SUGGESTED CITATION  Wißmann, Hinnerk: „Nicht niemals“ – Mit der Infektion leben, VerfBlog, 2021/8/03, https://verfassungsblog.de/nicht-niemals-mit-der-infektion-leben/, DOI: 10.17176/20210804-020843-0.

11 Comments

  1. Frank Brennecke Tue 3 Aug 2021 at 15:46 - Reply

    Danke. Es tut gut, an dieser Stelle immer wieder Analysen zu lesen, die fernab vom täglichen Auf und Ab der Leitmedien die Lage kühl vom verfassungsrechtlichen Standpunkt aus betrachten. Ich gehöre selbst zu jener Gruppe, die Einschränkungen mitgetragen hat, um mit den Impfungen letztlich an den Punkt zu gelangen, an dem wir unser gemeinschaftliches Leben weitgehend wieder eigenverantwortlich führen können. Nur ist dieser Punkt nach wie vor nicht fixiert oder wenigstens ungefähr umrissen. Daher teile ich auch die Einschätzung, dass im Herbst einige oder viele “von der Fahne” gehen werden und die bestehenden Regeln für sich selbst in Eigenregie außer Kraft setzen.

  2. Matthias Friehe Tue 3 Aug 2021 at 17:19 - Reply

    Vielen Dank für diese überzeugende Positionierung. Zu Beginn der Pandemie und bis zur ausreichenden Versorgung mit Impfstoffen haben mich die Maßnahmen grosso modo überzeugt. Manche verfassungsrechtliche Kritik hieran schien mir an den Nöten einer Regierung, die für die Gesundheit der Bevölkerung verantwortlich ist, vorbeizugehen. Das habe ich sehr deutlich so gesagt, auch zu einem Beitrag von Herrn Wißmann aus dieser Zeit.

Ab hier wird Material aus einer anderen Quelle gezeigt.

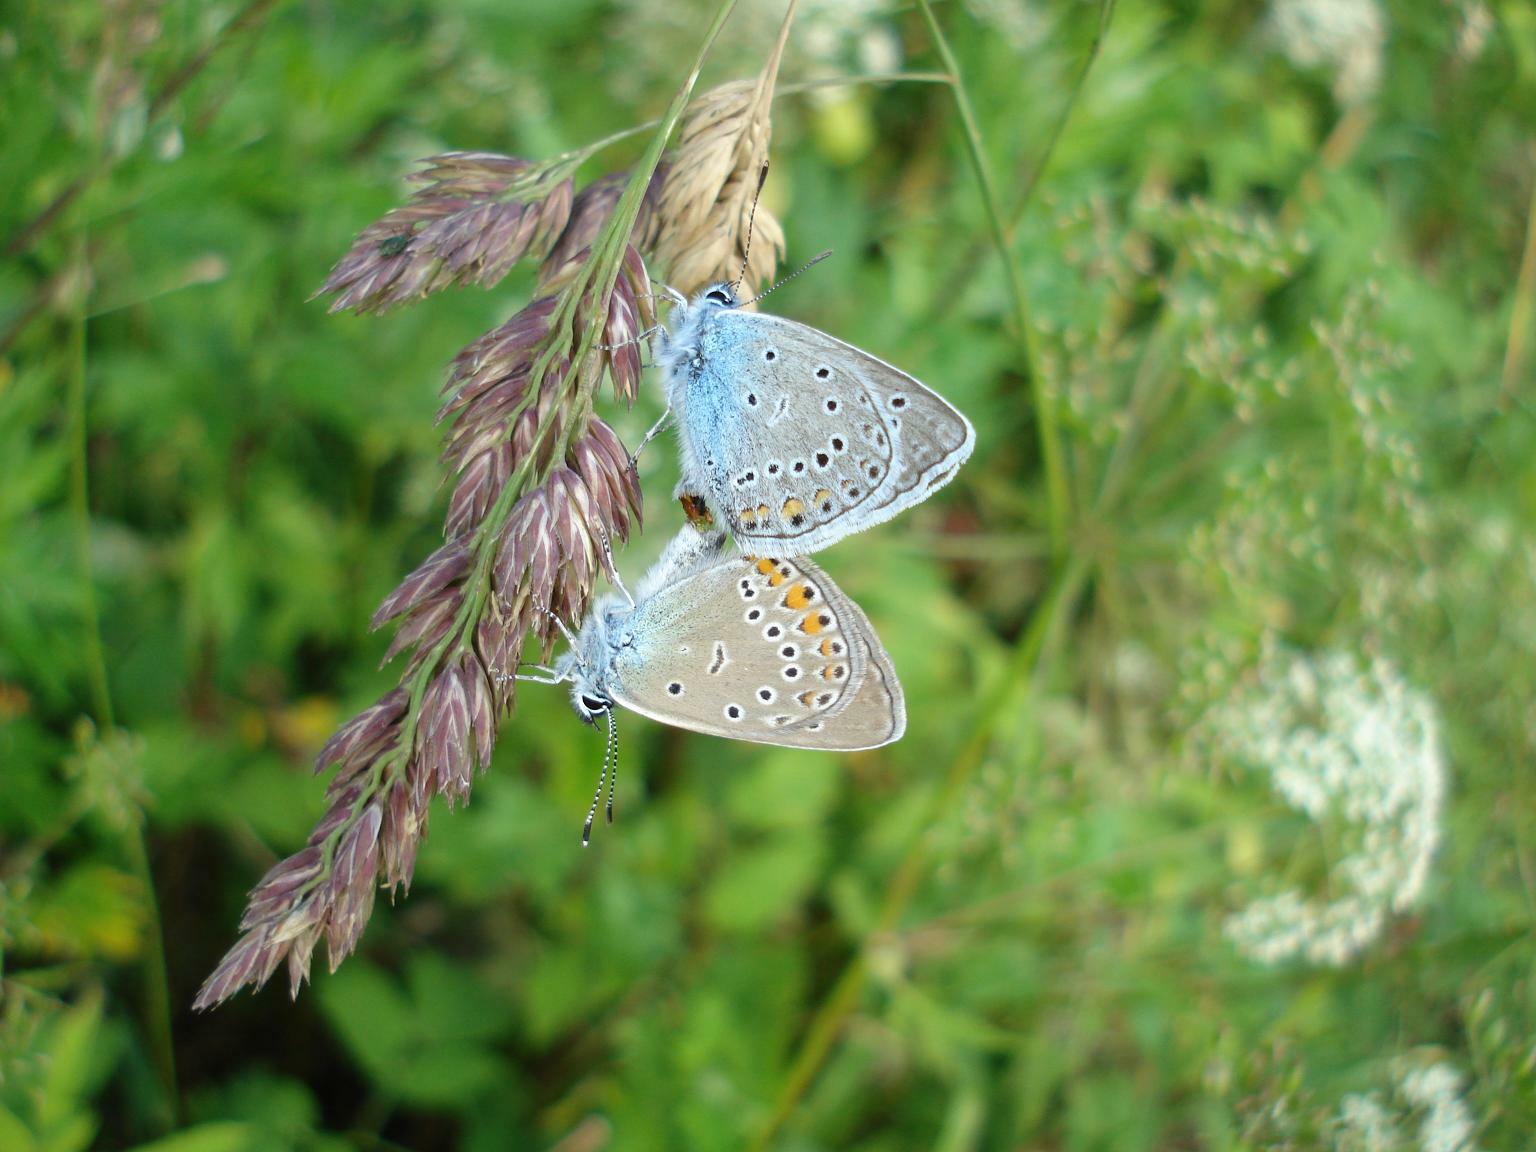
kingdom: Animalia
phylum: Arthropoda
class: Insecta
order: Lepidoptera
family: Lycaenidae
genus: Plebejus
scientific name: Plebejus amanda
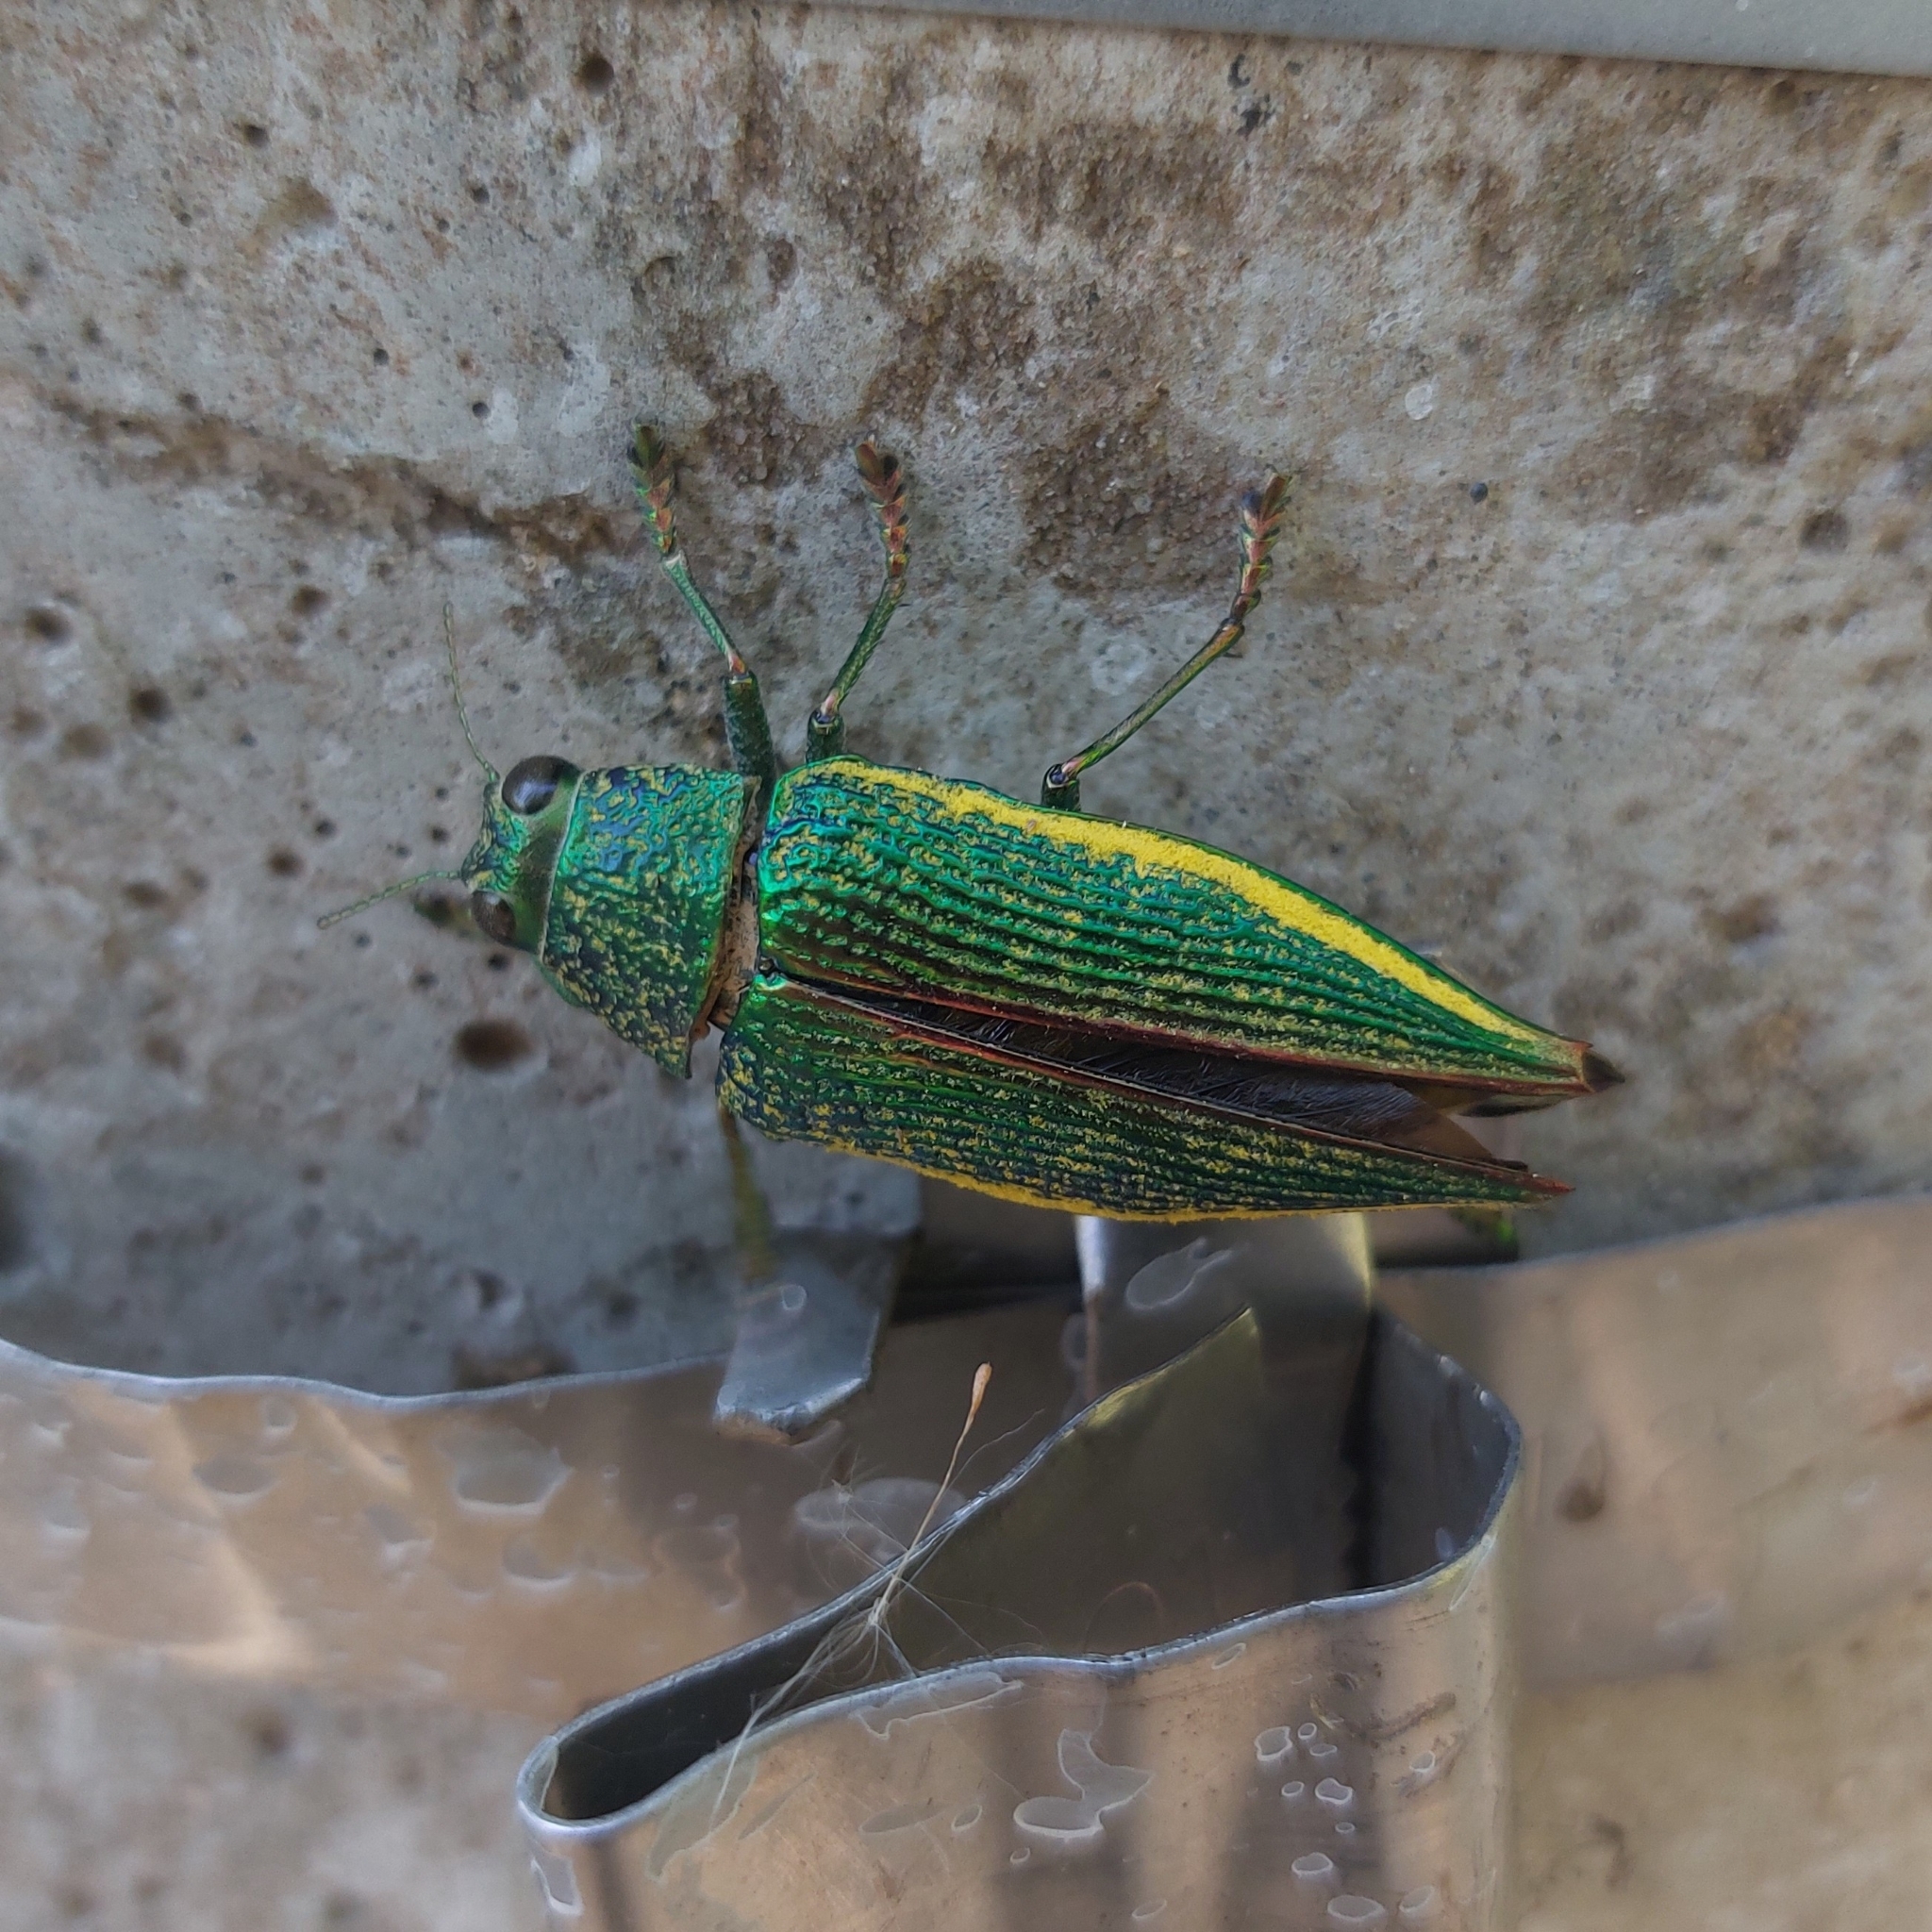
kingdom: Animalia
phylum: Arthropoda
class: Insecta
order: Coleoptera
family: Buprestidae
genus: Psiloptera
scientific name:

    Die Impfstoffversorgung ist aber in der Tat der entscheidende “Kipp-Punkt”. Unter diesen geänderten Umständen lassen sich allgemeine Beschränkungsmaßnahmen kaum noch rechtfertigen. Mit dem Grundgesetz ist eine Dauerverstetigung allgemeiner erheblicher Grundrechtseinschränkung nicht zu machen, zumal wenn andere Abhilfe besteht. Vor diesem Hintergrund kann eine Impfpflicht in der Tat nicht apodiktisch ausgeschlossen werden. Jedenfalls sind allgemeine Beschränkungsmaßnahmen vorrangig an Ungeimpfte (mit Ausnahme von Kindern) zu richten.

    Insofern kann ich den Schlusssatz des Beitrags nur unterstreichen.